Ainsi, petit à petit, et à sa manière, notre pays avance vers son «émergence» qu'on nous a promis pour très bientôt et à laquelle beaucoup, naïvement y croient. Mais si cela devrait vraiment arrivé, notre progrès serait atypique dans l'histoire des pays émergents: une monnaie de colonie, une économie de colonie et de prédateurs tranchants, un pouvoir corrompu, des dozos qui traumatisent la population, des journalistes qui se transforment en bras corrupteurs des hommes au pouvoir!

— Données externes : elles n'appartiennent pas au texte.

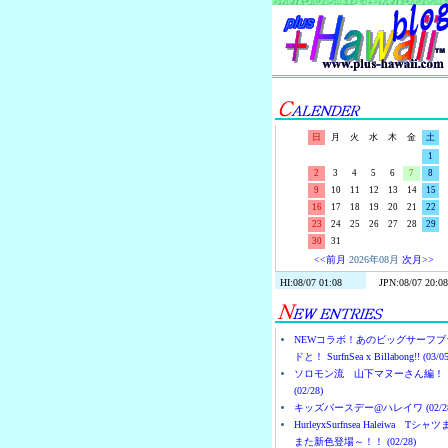
日
月
火
水
木
金
土
1
2
3
4
5
6
7
8
9
10
11
12
13
14
15
16
17
18
19
20
21
22
23
24
25
26
27
28
29
30
31
<<前月
2026年08月
次月>>
NEWコラボ！あのビッグサーフブ
ドと！ SurfnSea x Billabong!! (03/05
ソロモン流 山下マヌーさん編！
(02/28)
キッズバースデー@ハレイワ (02/28
HurleyxSurfnsea Haleiwa Tシャ
また新色登場～！！ (02/28)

Tant qu'on n'aura pas compris ici que la corruption est le premier obstacle contre le développement et que par conséquent les autorités – si tant est qu'elles ont encore de l'autorité - doivent prendre des mesures draconiennes pour la prévenir ou la sanctionner, nous serons toujours les derniers de la classe. Pour ne pas comprendre cela, il faut avoir été abasourdi par le bruit des armes qui ont conduit au pouvoir.